Reports until 11:43, Thursday 21 May 2015
H1 DAQ (CDS, DCS)
david.barker@LIGO.ORG - posted 11:43, Thursday 21 May 2015 (18553)
summary of work to mitigate h1fw0 instability since tape library move

Stuart, Greg, Dan, Jim, Dave:

Since the LDAS tape library was moved from the OSB Computer Users Room (CUR) to the Warehouse (WH) on Tuesday 12th May h1fw0 became unstable. This came as a surprise, and we have been working over the past week and a half to understand the problem and implement a solution.

When the Tape Library was in the CUR, it was in fiber optics connection with LDAS in the LSB via the multimode patch panel in the CUR. In the WH, the tape library was added to the H1 DAQ Q-Logic Fiber Channel Switches (FCS). At this point the tape traffic along with h1fw0's traffic are sent via single mode to the LSB. We think this additional data traffic on these switches is the root cause of h1fw0's instability problems.
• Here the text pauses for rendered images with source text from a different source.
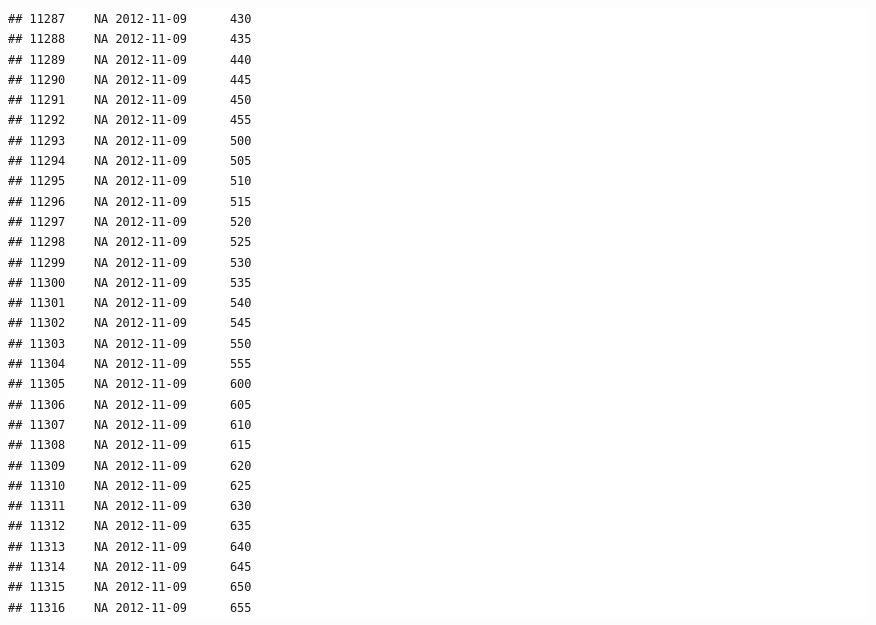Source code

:     ## 11287    NA 2012-11-09      430
    ## 11288    NA 2012-11-09      435
    ## 11289    NA 2012-11-09      440
    ## 11290    NA 2012-11-09      445
    ## 11291    NA 2012-11-09      450
    ## 11292    NA 2012-11-09      455
    ## 11293    NA 2012-11-09      500
    ## 11294    NA 2012-11-09      505
    ## 11295    NA 2012-11-09      510
    ## 11296    NA 2012-11-09      515
    ## 11297    NA 2012-11-09      520
    ## 11298    NA 2012-11-09      525
    ## 11299    NA 2012-11-09      530
    ## 11300    NA 2012-11-09      535
    ## 11301    NA 2012-11-09      540
    ## 11302    NA 2012-11-09      545
    ## 11303    NA 2012-11-09      550
    ## 11304    NA 2012-11-09      555
    ## 11305    NA 2012-11-09      600
    ## 11306    NA 2012-11-09      605
    ## 11307    NA 2012-11-09      610
    ## 11308    NA 2012-11-09      615
    ## 11309    NA 2012-11-09      620
    ## 11310    NA 2012-11-09      625
    ## 11311    NA 2012-11-09      630
    ## 11312    NA 2012-11-09      635
    ## 11313    NA 2012-11-09      640
    ## 11314    NA 2012-11-09      645
    ## 11315    NA 2012-11-09      650
    ## 11316    NA 2012-11-09      655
Upon further investigation, data errors were seen on one of the FCS in the LSB, which correlate to frame errors on the LDAS SATABOY, which then correlate to h1fw0 restarts.

For the pair of FCS (one in MSR, one in LSB) which are showing the error, we tried using a different single mode link between the buildings and a different patch cable in the LSB. The error rate was unchanged.

When LDAS stop all access to the Tape Library, h1fw0 becomes stable again. So we know its the additional traffic which is expressing the core problem.

So where do we stand now? Dan has several single mode SFPs on order which will be here for next Tuesday maintenance. We plan on replacing the SFPs in the FCS pair to get back to where we wanted to be on 5/12. To get through this weekend, Dan has done the following:

For the FCS pair which the glitchy link, the single mode SFPs have been turned off. To permit packets from this FCS to get to LSB, a multimode fiber optics link was made between the MSR FCS.

This change was made at 15:40 PDT Wed 5/20 and the tape library was ramped up to full operation, h1fw0 has been stable since then (20 hours), so it looks like a good short term solution for this upcoming long weekend.